The Common Linnets capitalised on their Eurovision success with several events across Europe, including in Belgium, Germany and a secret concert in Vienna, Austria. However some controversy erupted when Waylon was absent from several scheduled events in May 2014, as well as inactivity from his official Twitter account for over a week. After becoming active again on social media, he expressed bemusement over the media frenzy over his absence. He also stated that The Common Linnets was always DeLange's vehicle and that his continuing participation in the group was always agreed to be in a varying capacity, and that he wished to focus on his solo career, including the release of his new album, which had already been delayed. Waylon stepped down from the group after their performance at the Tuckerville Festival in Enschede.

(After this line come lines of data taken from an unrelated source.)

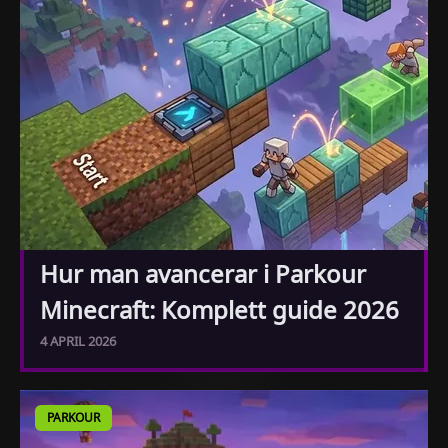
Hur man avancerar i Parkour
Minecraft: Komplett guide 2026
4 APRIL 2026
PARKOUR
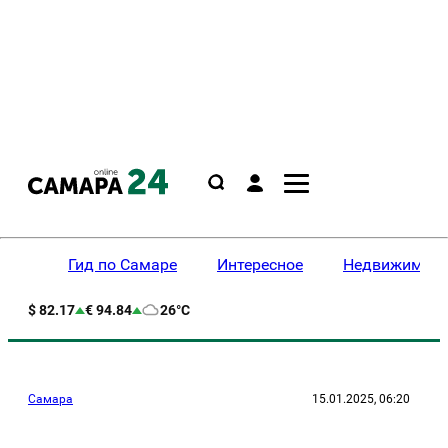
Гид по Самаре
Интересное
Недвижимост
$ 82.17
€ 94.84
26°C
Самара
15.01.2025, 06:20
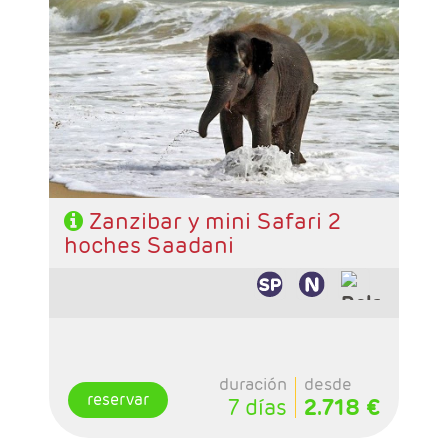
- Salidas: Diarias
- Ruta: Stone Town 1 noche, Sadani 2 noche y
playas de Zanzibar 2 noches (ampliables)
- Categoría hotelera: A elección del cliente
- Régimen: Pensión completa en safari y de
libre elección en Zanzibar
Zanzibar y mini Safari 2
hoches Saadani
duración
desde
reservar
7 días
2.718 €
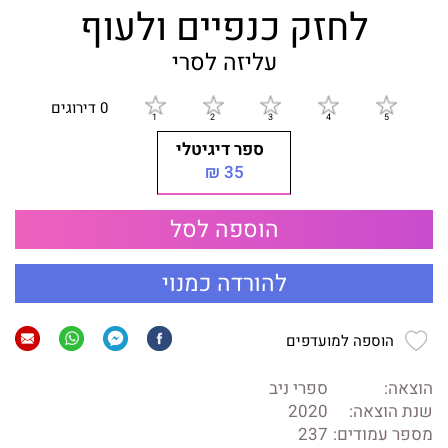
לחזק כנפיים ולעוף
עליזה לסרי
0 דירוגים
ספר דיגיטלי
35 ₪
הוספה לסל
להורדה כמנוי
הוספה למועדפים
הוצאה:
ספרי ניב
שנת הוצאה:
2020
מספר עמודים:
237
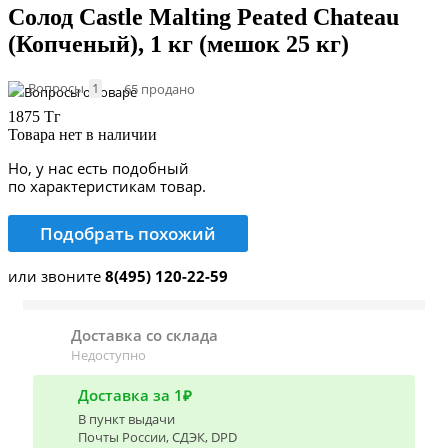
Солод Castle Malting Peated Chateau
(Копченый), 1 кг (мешок 25 кг)
Вопросы
1
65 продано
1875 Тг
Товара нет в наличии
Но, у нас есть подобный
по характеристикам товар.
Подобрать похожий
или звоните
8(495) 120-22-59
Доставка со склада
Недоступно
Доставка за 1₽
В пункт выдачи
Почты России, СДЭК, DPD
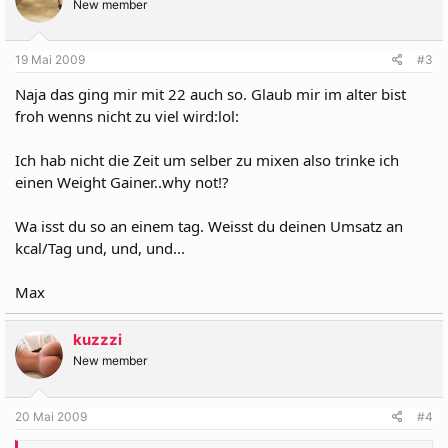
New member
19 Mai 2009
#3
Naja das ging mir mit 22 auch so. Glaub mir im alter bist
froh wenns nicht zu viel wird:lol:
Ich hab nicht die Zeit um selber zu mixen also trinke ich
einen Weight Gainer..why not!?
Wa isst du so an einem tag. Weisst du deinen Umsatz an
kcal/Tag und, und, und...
Max
kuzzzi
New member
20 Mai 2009
#4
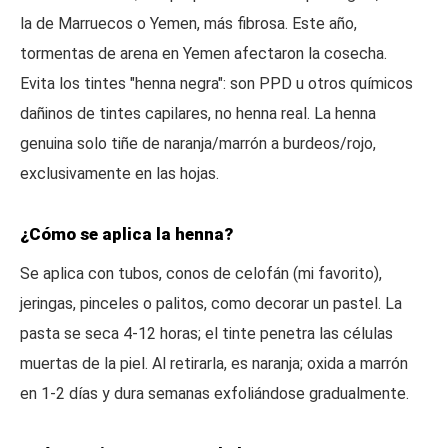
la de Marruecos o Yemen, más fibrosa. Este año,
tormentas de arena en Yemen afectaron la cosecha.
Evita los tintes "henna negra": son PPD u otros químicos
dañinos de tintes capilares, no henna real. La henna
genuina solo tiñe de naranja/marrón a burdeos/rojo,
exclusivamente en las hojas.
¿Cómo se aplica la henna?
Se aplica con tubos, conos de celofán (mi favorito),
jeringas, pinceles o palitos, como decorar un pastel. La
pasta se seca 4-12 horas; el tinte penetra las células
muertas de la piel. Al retirarla, es naranja; oxida a marrón
en 1-2 días y dura semanas exfoliándose gradualmente.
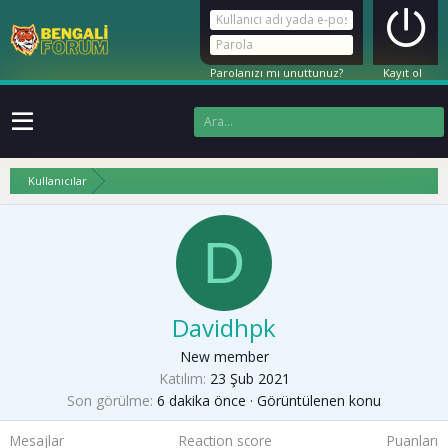
Parolanızı mı unuttunuz?
Kayıt ol
Kullanıcılar
D
Davidhpk
New member
Katılım
23 Şub 2021
Son görülme
6 dakika önce
·
Görüntülenen konu
Mesajlar
Reaction score
Puanları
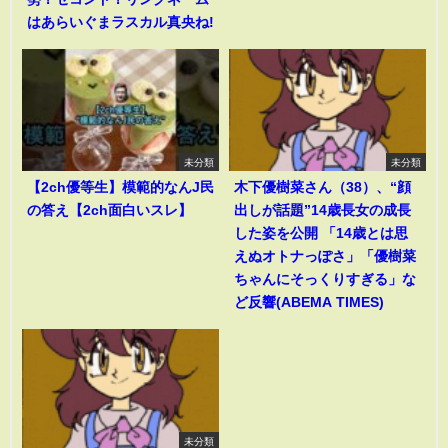
はあらいぐまラスカル真央ね!
未分類
未分類
【2ch優等生】模範的なんJ民
木下優樹菜さん（38）、“顔
の答え【2ch面白いスレ】
出しが話題”14歳長女の成長
した姿を公開 「14歳とは思
えぬオトナっぽさ」「優樹菜
ちゃんにそっくりすぎる」な
ど反響(ABEMA TIMES)
未分類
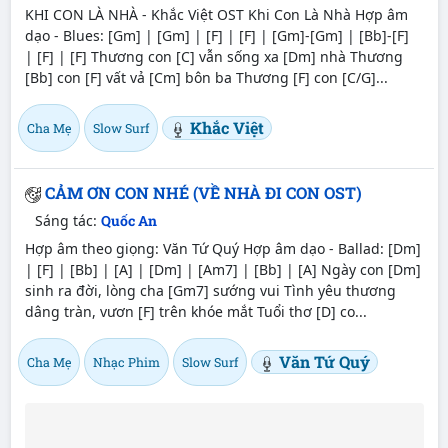
KHI CON LÀ NHÀ - Khắc Việt OST Khi Con Là Nhà Hợp âm
dạo - Blues: [Gm] | [Gm] | [F] | [F] | [Gm]-[Gm] | [Bb]-[F]
| [F] | [F] Thương con [C] vẫn sống xa [Dm] nhà Thương
[Bb] con [F] vất vả [Cm] bôn ba Thương [F] con [C/G]...
Khắc Việt
Cha Mẹ
Slow Surf
CẢM ƠN CON NHÉ (VỀ NHÀ ĐI CON OST)
Sáng tác:
Quốc An
Hợp âm theo giọng: Văn Tứ Quý Hợp âm dạo - Ballad: [Dm]
| [F] | [Bb] | [A] | [Dm] | [Am7] | [Bb] | [A] Ngày con [Dm]
sinh ra đời, lòng cha [Gm7] sướng vui Tình yêu thương
dâng tràn, vươn [F] trên khóe mắt Tuổi thơ [D] co...
Văn Tứ Quý
Cha Mẹ
Nhạc Phim
Slow Surf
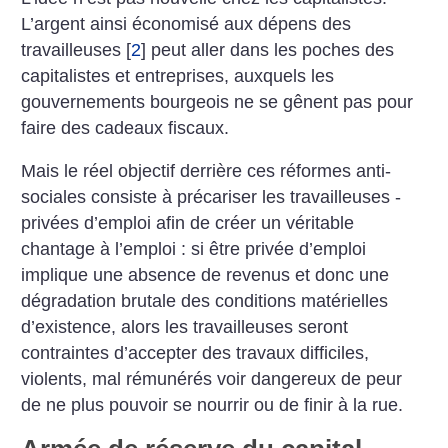
L’argent ainsi économisé aux dépens des
travailleuses
[
2
]
peut aller dans les poches des
capitalistes et entreprises, auxquels les
gouvernements bourgeois ne se gênent pas pour
faire des cadeaux fiscaux.
Mais le réel objectif derrière ces réformes anti-
sociales consiste à précariser les travailleuses ­
privées d’emploi afin de créer un véritable
chantage à l’emploi : si être privée d’emploi
implique une absence de revenus et donc une
dégradation brutale des conditions matérielles
d’existence, alors les travailleuses seront
contraintes d’accepter des travaux difficiles,
violents, mal rémunérés voir dangereux de peur
de ne plus pouvoir se nourrir ou de finir à la rue.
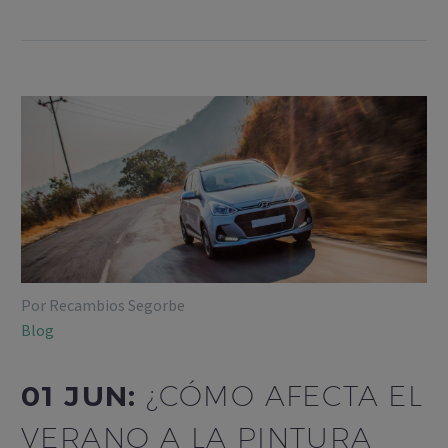
Por Recambios Segorbe
Blog
01 JUN:
¿CÓMO AFECTA EL
VERANO A LA PINTURA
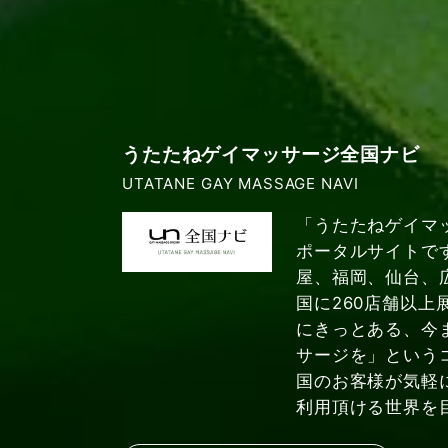
うたたねゲイマッサージ全国ナビ
UTATANE GAY MASSAGE NAVI
「うたたねゲイマ
ポータルサイトで
屋、福岡、仙台、
国に260店舗以上
にきっとある、今
サージを」という
国のお客様が気軽
利用頂ける世界を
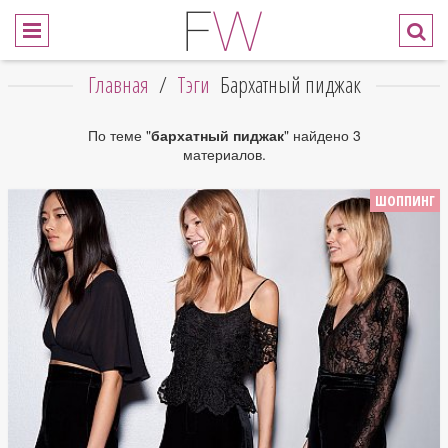
Главная
/
Тэги
Бархатный пиджак
По теме "
бархатный пиджак
" найдено 3
материалов.
ШОППИНГ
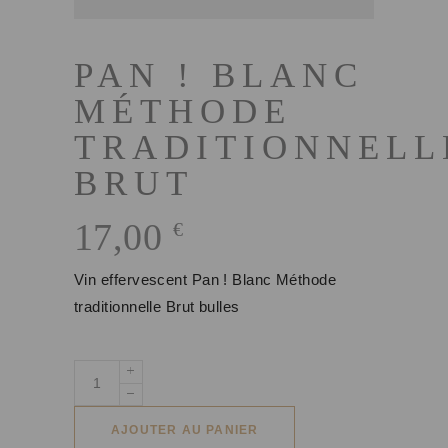
PAN ! BLANC
MÉTHODE
TRADITIONNELL
BRUT
17,00
€
Vin effervescent Pan ! Blanc Méthode
traditionnelle Brut bulles
quantité
de
Pan
AJOUTER AU PANIER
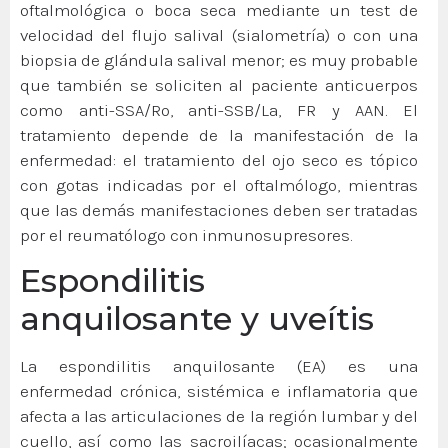
oftalmológica o boca seca mediante un test de
velocidad del flujo salival (sialometría) o con una
biopsia de glándula salival menor; es muy probable
que también se soliciten al paciente anticuerpos
como anti-SSA/Ro, anti-SSB/La, FR y AAN. El
tratamiento depende de la manifestación de la
enfermedad: el tratamiento del ojo seco es tópico
con gotas indicadas por el oftalmólogo, mientras
que las demás manifestaciones deben ser tratadas
por el reumatólogo con inmunosupresores.
Espondilitis
anquilosante y uveítis
La espondilitis anquilosante (EA) es una
enfermedad crónica, sistémica e inflamatoria que
afecta a las articulaciones de la región lumbar y del
cuello, así como las sacroilíacas; ocasionalmente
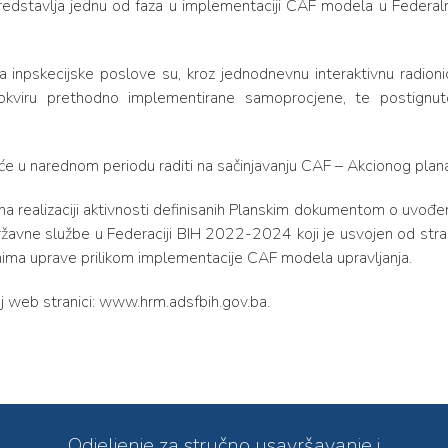
predstavlja jednu od faza u implementaciji CAF modela u Federal
npskecijske poslove su, kroz jednodnevnu interaktivnu radioni
ne u okviru prethodno implementirane samoprocjene, te postignu
e će u narednom periodu raditi na sačinjavanju CAF – Akcionog plan
na realizaciji aktivnosti definisanih Planskim dokumentom o uvođe
ržavne službe u Federaciji BIH 2022-2024 koji je usvojen od str
nima uprave prilikom implementacije CAF modela upravljanja.
j web stranici: www.hrm.adsfbih.gov.ba.
Odjeljenje za stručno usavršavanje i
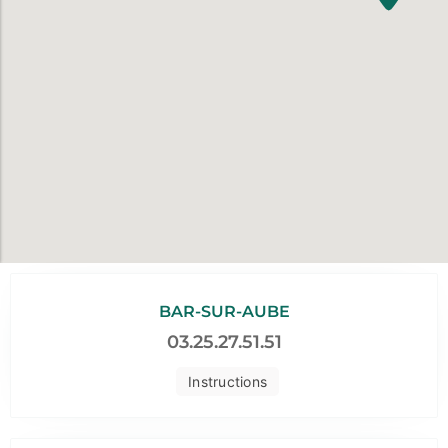
BAR-SUR-AUBE
03.25.27.51.51
Instructions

In July 2014 it was announced that The Common Linnets would embark on a European tour. The tour which started on 5 October 2014 at the TivoliVredenburg, in Utrecht, Netherlands; continued to visit various European countries including, Austria, Belgium, Germany, Switzerland, and the United Kingdom. The tour concluded on 2 November 2014 at the 013 music venue, in the Dutch city of Tilburg.